> WHAT THE EXERCISE ASKS
Exactly as written, write out the lines below from the first to the one containing "Hébergements éco-responsables", inclusive. Pictures do not belong in the copy.

Saved entries:
---*---
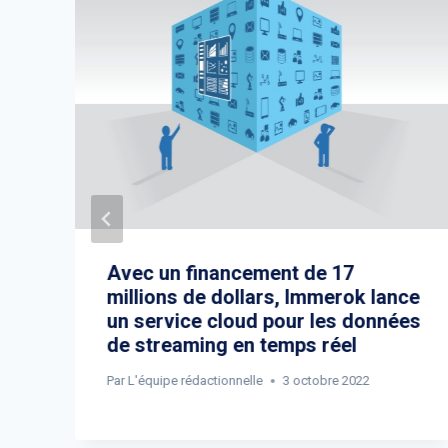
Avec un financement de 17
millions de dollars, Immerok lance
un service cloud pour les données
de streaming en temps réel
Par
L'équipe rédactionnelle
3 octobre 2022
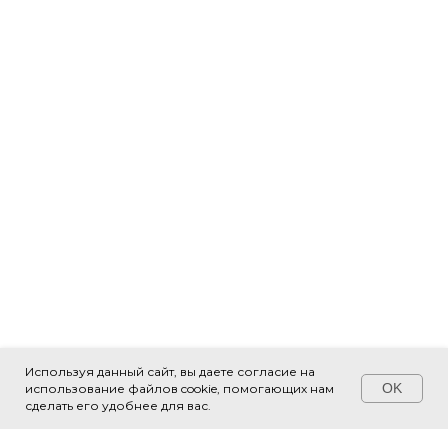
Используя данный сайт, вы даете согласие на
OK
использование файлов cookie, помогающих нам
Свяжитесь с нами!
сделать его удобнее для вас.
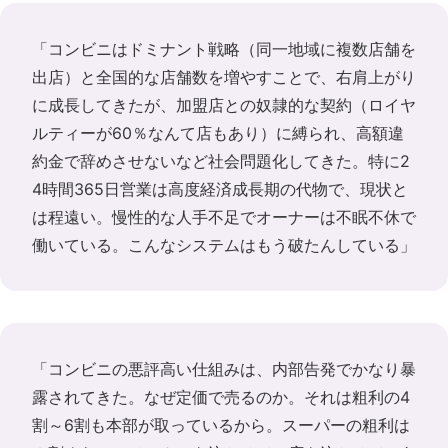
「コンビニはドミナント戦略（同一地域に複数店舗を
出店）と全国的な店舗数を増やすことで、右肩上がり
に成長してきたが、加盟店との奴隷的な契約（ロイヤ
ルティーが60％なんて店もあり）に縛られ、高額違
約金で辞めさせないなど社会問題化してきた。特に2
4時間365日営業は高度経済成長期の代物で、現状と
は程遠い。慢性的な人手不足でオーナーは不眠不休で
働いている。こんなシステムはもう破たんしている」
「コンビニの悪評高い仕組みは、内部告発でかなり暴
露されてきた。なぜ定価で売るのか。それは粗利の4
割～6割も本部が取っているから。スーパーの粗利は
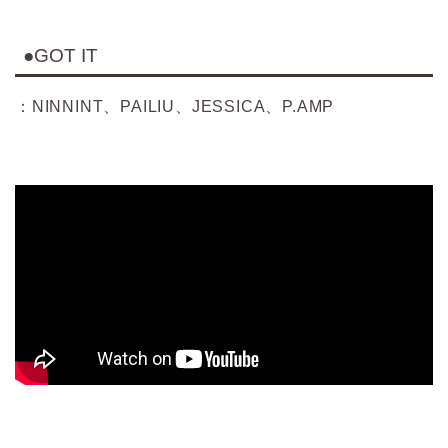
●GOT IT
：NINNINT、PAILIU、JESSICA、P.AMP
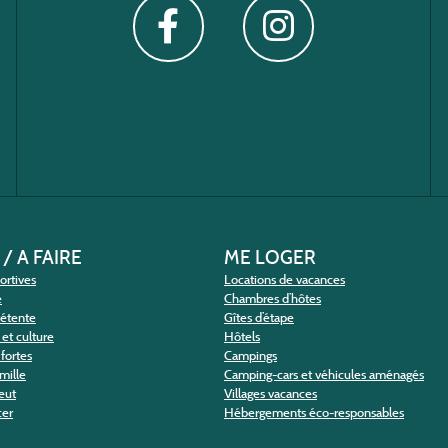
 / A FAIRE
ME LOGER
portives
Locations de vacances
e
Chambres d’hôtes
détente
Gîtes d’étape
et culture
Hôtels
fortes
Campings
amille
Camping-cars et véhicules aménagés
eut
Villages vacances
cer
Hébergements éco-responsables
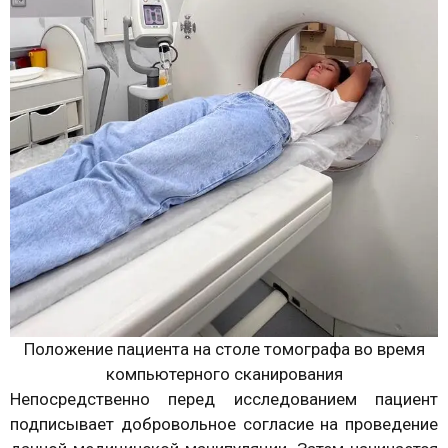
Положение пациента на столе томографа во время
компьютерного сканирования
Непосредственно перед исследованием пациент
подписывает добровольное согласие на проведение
---*---
> COMPLETED TASK
Avec un financement de 17
millions de dollars, Immerok lance
un service cloud pour les données
de streaming en temps réel
Par
L'équipe rédactionnelle
3 octobre 2022
Используя данный сайт, вы даете согласие на
OK
использование файлов cookie, помогающих нам
Свяжитесь с нами!
сделать его удобнее для вас.
「コンビニはドミナント戦略（同一地域に複数店舗を
出店）と全国的な店舗数を増やすことで、右肩上がり
に成長してきたが、加盟店との奴隷的な契約（ロイヤ
ルティーが60％なんて店もあり）に縛られ、高額違
約金で辞めさせないなど社会問題化してきた。特に2
4時間365日営業は高度経済成長期の代物で、現状と
は程遠い。慢性的な人手不足でオーナーは不眠不休で
働いている。こんなシステムはもう破たんしている」
「コンビニの悪評高い仕組みは、内部告発でかなり暴
露されてきた。なぜ定価で売るのか。それは粗利の4
割～6割も本部が取っているから。スーパーの粗利は
●GOT IT
：NINNINT、PAILIU、JESSICA、P.AMP
 / A FAIRE
ME LOGER
portives
Locations de vacances
e
Chambres d’hôtes
détente
Gîtes d’étape
et culture
Hôtels
fortes
Campings
amille
Camping-cars et véhicules aménagés
eut
Villages vacances
cer
Hébergements éco-responsables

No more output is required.